Mcdonald's and web servers
04 Oct 2022When you have a hammer, everything looks like a nail they say. That’s true to an extent, but actually some patterns are so generic that both problems and solutions seem to be the same. If you think otherwise just let me to tell you a story of one fast food restaurant.
It’s quite rare to find an inefficiently running place in the Netherlands and almost impossible to get into a real mess and the whole restaurant part of mcdonald’s business is based on the efficiency of the operations. Given this I was quite surprised to get into a restaurant that literally almost collapsed under the load. It’s worth saying that currently 99% of the orders are being made via the terminals near the entrance.
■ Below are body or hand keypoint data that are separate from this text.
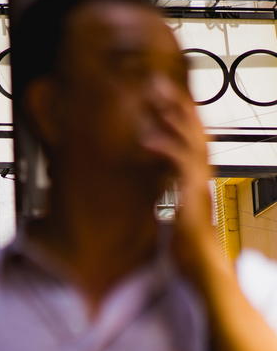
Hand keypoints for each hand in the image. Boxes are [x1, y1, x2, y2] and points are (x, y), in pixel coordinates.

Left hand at [141, 98, 221, 281]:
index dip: (178, 113)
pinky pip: (179, 168)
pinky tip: (147, 141)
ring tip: (155, 98)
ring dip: (171, 118)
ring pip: (189, 142)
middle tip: (157, 82)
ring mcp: (198, 184)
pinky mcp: (192, 197)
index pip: (190, 136)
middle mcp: (201, 175)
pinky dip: (164, 151)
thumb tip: (161, 175)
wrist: (203, 269)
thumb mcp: (177, 208)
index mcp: (196, 176)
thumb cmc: (189, 244)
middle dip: (175, 104)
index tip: (162, 93)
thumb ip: (171, 189)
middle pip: (192, 131)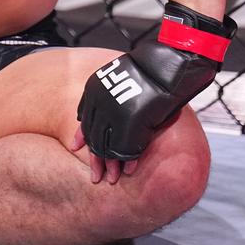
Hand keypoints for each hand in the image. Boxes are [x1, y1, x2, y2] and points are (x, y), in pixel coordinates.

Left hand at [76, 1, 234, 183]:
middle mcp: (100, 102)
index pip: (84, 120)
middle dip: (95, 158)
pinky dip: (128, 160)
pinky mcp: (133, 121)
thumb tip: (89, 115)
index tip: (77, 149)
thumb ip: (106, 98)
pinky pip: (127, 147)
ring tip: (111, 179)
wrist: (167, 65)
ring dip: (110, 165)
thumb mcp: (118, 82)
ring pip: (108, 145)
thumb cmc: (146, 74)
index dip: (83, 138)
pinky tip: (130, 171)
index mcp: (93, 90)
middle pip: (94, 137)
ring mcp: (116, 113)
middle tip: (95, 176)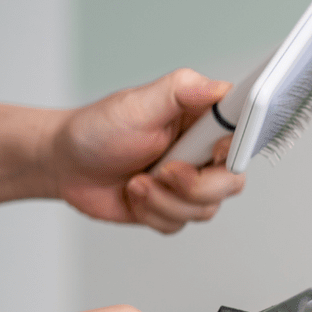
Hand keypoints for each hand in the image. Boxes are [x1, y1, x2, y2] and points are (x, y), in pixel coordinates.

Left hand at [50, 68, 245, 233]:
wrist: (66, 165)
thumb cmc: (99, 129)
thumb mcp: (138, 103)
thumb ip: (182, 90)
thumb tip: (219, 87)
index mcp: (204, 121)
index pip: (245, 136)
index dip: (233, 151)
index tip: (212, 153)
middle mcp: (204, 153)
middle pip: (232, 182)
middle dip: (194, 186)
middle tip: (164, 171)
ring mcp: (191, 183)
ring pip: (205, 209)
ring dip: (163, 200)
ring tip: (137, 181)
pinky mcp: (175, 208)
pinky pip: (180, 224)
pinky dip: (152, 213)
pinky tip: (135, 194)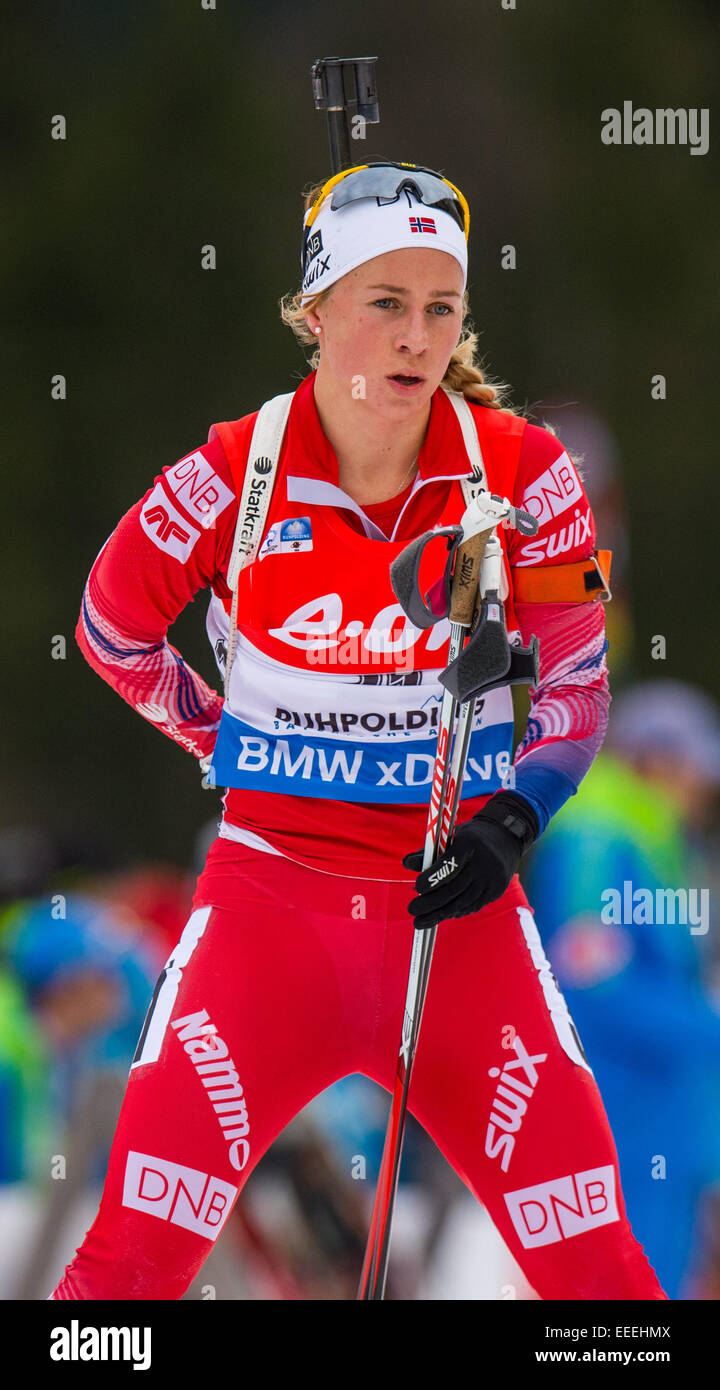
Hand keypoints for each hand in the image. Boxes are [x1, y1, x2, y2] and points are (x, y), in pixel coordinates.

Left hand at [403, 791, 538, 930]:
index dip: (433, 877)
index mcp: (470, 843)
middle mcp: (484, 862)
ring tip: (419, 921)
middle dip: (430, 902)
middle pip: (455, 888)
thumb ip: (429, 852)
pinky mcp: (496, 891)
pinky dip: (454, 912)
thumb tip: (406, 863)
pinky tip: (439, 916)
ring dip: (439, 914)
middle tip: (412, 909)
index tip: (417, 886)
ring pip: (463, 902)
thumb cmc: (470, 837)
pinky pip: (472, 906)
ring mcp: (492, 879)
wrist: (505, 838)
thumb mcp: (450, 836)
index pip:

When I entered the place I has not been initially alarmed by a huge crowd near the pick up area and I made my order only to realize that not only my order did not show up on the screen but it looked like there were 13 orders before mine waiting for their place on the screen.
The kitchen seemed to be in a bad situation:
- There was a pile of hamburgers of all sorts ready for collection
- A guy responsible for drinks kept doing his part and a tray in front of him had drinks for something like 30 orders.
- Orders were served in a very slow pace.
Given such a strange mixture I started inspecting the area in hope to find the source if the problem. Soon it became clear that the root cause was a kids party! What happened was that parents ordered something like 30 Happy meals and fulfilling this order cause such a degradation in the throughput that the restaurant was not able to keep up with new orders anymore.
What made the problem worse was that since kitchen kept preparing orders that it has not been able to serve in time, all these poor hamburgers caused a lot of contention and penalized the throughput even more. Not only this, since a lot of food got cold before it was served and customers waited for way too long, the restaurant had to deal with chargebacks as well as replacements where some of the food had to prepared again which meant a lot of waste being generated instead of a useful output. And since the situation was quite extraordinary, all the workers were in the kitchen with no staff to clean waste bins and after they got overflowed it of course took considerably more time to clean them.
Apparently the workers were doing their job but the workers were doing their job but the system itself was out of tune. If you think of it, the problem could have been mitigated early:
- If we’re not talking about ad hoc decision, the chain could have trained workers to move quicker to achieve vertical scaling
- Some of the workers could have moved to serving the requests instead of completing them in order to increase the throughput
- The problem could have been made less severe if the restaurant simply did not allow to do such gigantic orders. If they were split into a set of smaller ones the load could have been distributed more evenly.
- Alternatively, they could have put rate limiting in place by disabling some of the ordering terminals.
What’s the morale there? If you do a web service on a bigger scale, make sure that the rate-limiting is in place, requests are time-scoped and monitoring is in place to let you know in advance that your service needs some optimization or scaling. Have fun!